(Camera calibration parameters)
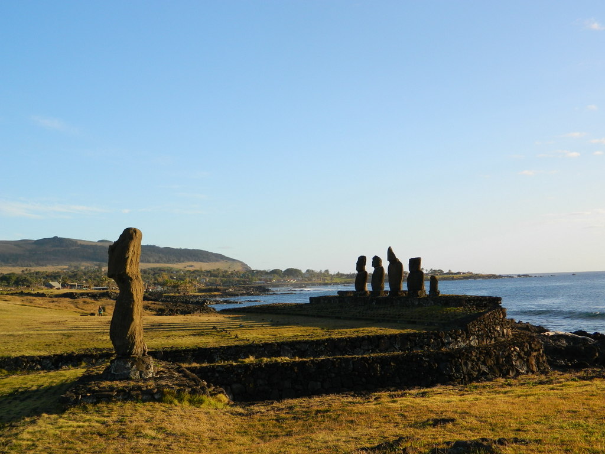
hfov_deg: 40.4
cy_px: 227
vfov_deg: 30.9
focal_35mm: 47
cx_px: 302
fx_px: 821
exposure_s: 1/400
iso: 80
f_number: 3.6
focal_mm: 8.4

--

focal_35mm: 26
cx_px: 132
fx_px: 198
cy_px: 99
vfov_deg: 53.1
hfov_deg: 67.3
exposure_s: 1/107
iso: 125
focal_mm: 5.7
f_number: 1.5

## Aim of the exercise
What is needed is an exact copy of the lines above, from the one containing "vfov_deg: 30.9" through the one containing "focal_mm: 8.4", with nothing added.

## Answer to the exercise
vfov_deg: 30.9
focal_35mm: 47
cx_px: 302
fx_px: 821
exposure_s: 1/400
iso: 80
f_number: 3.6
focal_mm: 8.4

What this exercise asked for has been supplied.